◆ **Consignas del ejercicio**:
**a.** Cita sin cambios el fragmento de la nota sobre el dólar y la vivienda comprendido entre "Los números de" y "más de un año.", ambos incluidos.
**b.** Responde con datos de la nota sobre el dólar y la vivienda:
(i) ¿En qué año se plantea una nueva rebaja de las tasas de interés de Estados Unidos?
(ii) ¿Qué cargo ocupa Ron Simpson y en qué empresa?
(iii) ¿Qué tendencia prevé Ron Simpson para el dólar, dado el momento del año y la liquidez?
**c.** Prolonga la nota sobre el dólar y las ventas de viviendas a partir de su última oración.

◆ **Texto proporcionado**:
****************

Esto aumentó las preocupaciones sobre la economía y reforzó el argumento a favor de una nueva rebaja de las tasas de interés de Estados Unidos en el 2008.
Los números de las viviendas hicieron que el dólar siga encaminado a registrar su peor semana, medido en función de una canasta de monedas principales, en más de un año.
"Pese al dato de ventas de casas nuevas mucho menor de lo previsto, en base a los rumores que circulaban más temprano, el mercado parecía haber estado anticipando un número flojo", dijo Ron Simpson, director de análisis cambiario de Action Economics en Tampa, Florida.
"Desde aquí, el dólar probablemente baje, pero dado el momento del año y las cuestiones de la liquidez, no prevemos ninguna tendencia clara", añadió.

****************

◆ **Conjunto de datos**:
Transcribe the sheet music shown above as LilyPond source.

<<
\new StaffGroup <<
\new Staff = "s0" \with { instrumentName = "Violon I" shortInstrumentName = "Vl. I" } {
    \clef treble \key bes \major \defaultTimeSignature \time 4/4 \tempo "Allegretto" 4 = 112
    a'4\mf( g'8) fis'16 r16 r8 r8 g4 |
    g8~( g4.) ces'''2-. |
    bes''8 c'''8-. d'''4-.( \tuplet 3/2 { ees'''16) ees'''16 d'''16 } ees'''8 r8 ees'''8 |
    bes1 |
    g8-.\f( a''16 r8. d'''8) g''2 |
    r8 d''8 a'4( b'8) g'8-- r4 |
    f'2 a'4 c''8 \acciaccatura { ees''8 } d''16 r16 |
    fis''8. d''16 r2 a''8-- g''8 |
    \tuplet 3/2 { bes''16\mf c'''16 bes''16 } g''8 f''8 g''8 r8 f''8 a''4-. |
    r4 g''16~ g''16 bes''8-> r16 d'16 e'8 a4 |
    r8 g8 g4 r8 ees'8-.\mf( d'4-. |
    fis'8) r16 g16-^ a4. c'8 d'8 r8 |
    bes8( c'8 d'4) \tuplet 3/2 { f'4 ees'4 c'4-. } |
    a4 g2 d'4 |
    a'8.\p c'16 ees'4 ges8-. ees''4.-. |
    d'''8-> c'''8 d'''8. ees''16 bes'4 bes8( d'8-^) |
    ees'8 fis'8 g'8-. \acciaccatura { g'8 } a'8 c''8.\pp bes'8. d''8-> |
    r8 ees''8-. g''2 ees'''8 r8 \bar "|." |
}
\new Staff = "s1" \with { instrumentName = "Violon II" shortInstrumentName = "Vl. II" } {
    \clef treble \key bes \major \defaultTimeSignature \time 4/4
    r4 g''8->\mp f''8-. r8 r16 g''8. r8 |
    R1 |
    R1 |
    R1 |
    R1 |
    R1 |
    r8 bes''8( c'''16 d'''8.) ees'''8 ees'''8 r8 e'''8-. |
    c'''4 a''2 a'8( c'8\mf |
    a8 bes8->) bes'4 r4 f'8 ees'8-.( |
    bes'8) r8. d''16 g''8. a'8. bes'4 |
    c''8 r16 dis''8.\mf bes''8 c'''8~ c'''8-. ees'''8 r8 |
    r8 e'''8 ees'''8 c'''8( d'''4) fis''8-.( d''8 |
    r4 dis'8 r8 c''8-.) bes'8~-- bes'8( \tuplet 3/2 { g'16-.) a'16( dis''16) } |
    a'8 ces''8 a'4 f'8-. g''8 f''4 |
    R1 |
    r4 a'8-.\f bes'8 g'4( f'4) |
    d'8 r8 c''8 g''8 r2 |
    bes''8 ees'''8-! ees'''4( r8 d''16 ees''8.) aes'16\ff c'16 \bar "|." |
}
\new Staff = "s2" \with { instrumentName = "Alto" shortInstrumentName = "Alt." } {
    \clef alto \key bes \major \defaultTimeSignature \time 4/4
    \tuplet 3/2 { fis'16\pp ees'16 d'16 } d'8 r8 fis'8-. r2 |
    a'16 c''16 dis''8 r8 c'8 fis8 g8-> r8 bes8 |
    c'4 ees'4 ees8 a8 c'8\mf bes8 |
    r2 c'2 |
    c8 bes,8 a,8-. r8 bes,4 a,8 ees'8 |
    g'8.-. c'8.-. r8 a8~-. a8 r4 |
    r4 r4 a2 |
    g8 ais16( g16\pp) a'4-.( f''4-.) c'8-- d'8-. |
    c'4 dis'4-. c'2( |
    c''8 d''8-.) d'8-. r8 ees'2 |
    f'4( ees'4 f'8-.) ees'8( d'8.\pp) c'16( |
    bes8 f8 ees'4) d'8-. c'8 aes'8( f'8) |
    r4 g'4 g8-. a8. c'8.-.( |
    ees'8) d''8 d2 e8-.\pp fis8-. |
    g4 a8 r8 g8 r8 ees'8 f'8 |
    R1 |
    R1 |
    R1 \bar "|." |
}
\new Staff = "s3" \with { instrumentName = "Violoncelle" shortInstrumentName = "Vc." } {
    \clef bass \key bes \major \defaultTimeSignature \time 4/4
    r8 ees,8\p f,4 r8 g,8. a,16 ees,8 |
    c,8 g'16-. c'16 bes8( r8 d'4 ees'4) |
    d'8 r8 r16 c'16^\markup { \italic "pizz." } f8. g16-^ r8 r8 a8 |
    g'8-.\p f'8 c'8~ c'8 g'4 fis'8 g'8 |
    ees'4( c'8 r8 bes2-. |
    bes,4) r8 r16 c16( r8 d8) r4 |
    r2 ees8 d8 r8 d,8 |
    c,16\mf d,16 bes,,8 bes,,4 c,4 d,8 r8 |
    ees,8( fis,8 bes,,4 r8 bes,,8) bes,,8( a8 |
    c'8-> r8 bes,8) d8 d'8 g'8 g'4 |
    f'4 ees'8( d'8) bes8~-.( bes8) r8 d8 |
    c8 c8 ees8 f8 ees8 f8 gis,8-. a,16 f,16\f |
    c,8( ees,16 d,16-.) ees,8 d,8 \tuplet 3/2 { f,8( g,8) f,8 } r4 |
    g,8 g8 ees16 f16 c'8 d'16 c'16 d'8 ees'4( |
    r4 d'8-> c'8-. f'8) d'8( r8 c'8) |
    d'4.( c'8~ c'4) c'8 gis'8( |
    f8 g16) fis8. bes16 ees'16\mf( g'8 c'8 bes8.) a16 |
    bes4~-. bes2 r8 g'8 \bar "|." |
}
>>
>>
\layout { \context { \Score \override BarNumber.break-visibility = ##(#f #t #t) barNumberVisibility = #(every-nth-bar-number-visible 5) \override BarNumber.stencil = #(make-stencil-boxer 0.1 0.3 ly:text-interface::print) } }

****************

◆ **Respuestas del ejercicio**:
**a.**
Los números de las viviendas hicieron que el dólar siga encaminado a registrar su peor semana, medido en función de una canasta de monedas principales, en más de un año.

**b.**
(i) En el 2008.
(ii) Es director de análisis cambiario de Action Economics.
(iii) No prevé ninguna tendencia clara.

**c.**
El euro subió a un máximo de la sesión de 1,4727 dólares <EUR=> inmediatamente después de los datos, aunque luego cedía a 1,4709. Igualmente, esto representaba un alza diaria de 0,7 por ciento.
El dólar también se cotizaba a 113,10 yenes <JPY=>, una baja de 0,5 por ciento y no lejos de 112,68, mínimo en dos semanas visto antes en la jornada.
El índice del dólar caía un 0,5 por ciento en el día y 1,9 por ciento en la semana, colocándose en camino para su peor semana desde noviembre del 2006.